Required action — Rewrite the lines starting at "ข่าวพลังงานมิติใหม่ ใกล้ตัวเรา" and ending at "Читать дальше →", changing every "GC" to "GCG" and leaving everything else as it is.
--- Material provided ---
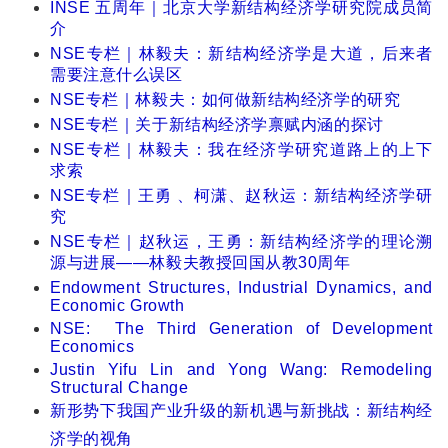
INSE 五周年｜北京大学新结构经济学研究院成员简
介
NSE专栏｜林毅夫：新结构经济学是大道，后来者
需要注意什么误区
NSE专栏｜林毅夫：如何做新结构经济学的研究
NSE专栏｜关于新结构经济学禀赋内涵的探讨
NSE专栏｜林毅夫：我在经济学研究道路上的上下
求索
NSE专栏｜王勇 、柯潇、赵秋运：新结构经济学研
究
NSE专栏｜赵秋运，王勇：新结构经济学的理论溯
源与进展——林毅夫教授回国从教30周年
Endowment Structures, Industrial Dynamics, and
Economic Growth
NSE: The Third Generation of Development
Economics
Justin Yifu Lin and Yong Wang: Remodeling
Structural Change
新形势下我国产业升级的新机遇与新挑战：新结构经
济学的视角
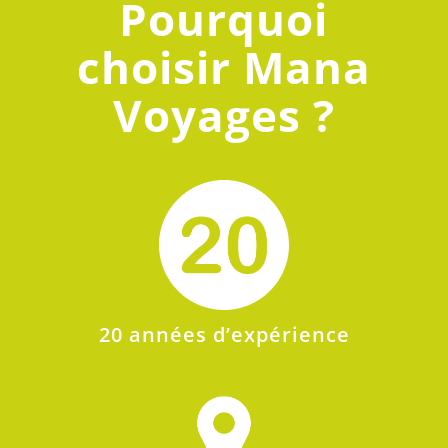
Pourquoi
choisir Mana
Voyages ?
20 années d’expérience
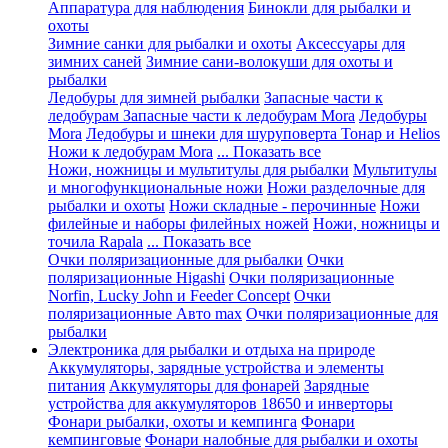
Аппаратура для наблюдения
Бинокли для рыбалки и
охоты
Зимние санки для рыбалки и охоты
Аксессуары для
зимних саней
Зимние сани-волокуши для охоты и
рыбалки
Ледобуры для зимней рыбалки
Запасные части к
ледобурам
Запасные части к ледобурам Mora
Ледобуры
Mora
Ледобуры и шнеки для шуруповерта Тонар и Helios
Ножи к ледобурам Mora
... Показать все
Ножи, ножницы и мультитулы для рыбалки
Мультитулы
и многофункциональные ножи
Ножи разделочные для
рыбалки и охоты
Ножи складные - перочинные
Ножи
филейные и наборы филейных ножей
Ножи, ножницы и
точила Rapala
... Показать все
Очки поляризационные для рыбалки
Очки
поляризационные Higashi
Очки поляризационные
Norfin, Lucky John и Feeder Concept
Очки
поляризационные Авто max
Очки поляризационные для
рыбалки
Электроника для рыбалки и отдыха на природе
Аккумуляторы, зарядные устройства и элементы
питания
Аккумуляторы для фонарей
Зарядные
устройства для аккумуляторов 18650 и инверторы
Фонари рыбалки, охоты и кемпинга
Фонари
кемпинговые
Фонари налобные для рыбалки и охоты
---
--- Material provided ---
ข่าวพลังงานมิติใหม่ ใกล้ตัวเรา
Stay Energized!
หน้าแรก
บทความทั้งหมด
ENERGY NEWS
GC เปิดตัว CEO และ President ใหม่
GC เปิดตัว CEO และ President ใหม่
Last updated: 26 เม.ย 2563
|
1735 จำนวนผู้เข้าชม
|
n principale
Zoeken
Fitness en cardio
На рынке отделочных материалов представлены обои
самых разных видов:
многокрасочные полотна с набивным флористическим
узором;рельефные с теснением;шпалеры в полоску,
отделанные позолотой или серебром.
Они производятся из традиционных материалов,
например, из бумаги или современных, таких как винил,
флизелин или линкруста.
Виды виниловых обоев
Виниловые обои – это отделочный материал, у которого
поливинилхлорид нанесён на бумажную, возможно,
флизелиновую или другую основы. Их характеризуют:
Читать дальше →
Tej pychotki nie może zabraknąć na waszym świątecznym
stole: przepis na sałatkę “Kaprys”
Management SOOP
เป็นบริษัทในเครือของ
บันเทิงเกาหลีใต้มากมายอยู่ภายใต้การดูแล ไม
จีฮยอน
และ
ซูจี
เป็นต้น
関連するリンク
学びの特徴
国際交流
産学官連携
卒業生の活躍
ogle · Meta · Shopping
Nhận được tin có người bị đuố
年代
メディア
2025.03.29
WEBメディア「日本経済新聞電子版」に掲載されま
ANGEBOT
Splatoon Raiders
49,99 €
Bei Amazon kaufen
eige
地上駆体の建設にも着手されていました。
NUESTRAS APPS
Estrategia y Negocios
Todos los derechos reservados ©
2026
---
Problem solution —
ข่าวพลังงานมิติใหม่ ใกล้ตัวเรา
Stay Energized!
หน้าแรก
บทความทั้งหมด
ENERGY NEWS
GCG เปิดตัว CEO และ President ใหม่
GCG เปิดตัว CEO และ President ใหม่
Last updated: 26 เม.ย 2563
|
1735 จำนวนผู้เข้าชม
|
n principale
Zoeken
Fitness en cardio
На рынке отделочных материалов представлены обои
самых разных видов:
многокрасочные полотна с набивным флористическим
узором;рельефные с теснением;шпалеры в полоску,
отделанные позолотой или серебром.
Они производятся из традиционных материалов,
например, из бумаги или современных, таких как винил,
флизелин или линкруста.
Виды виниловых обоев
Виниловые обои – это отделочный материал, у которого
поливинилхлорид нанесён на бумажную, возможно,
флизелиновую или другую основы. Их характеризуют:
Читать дальше →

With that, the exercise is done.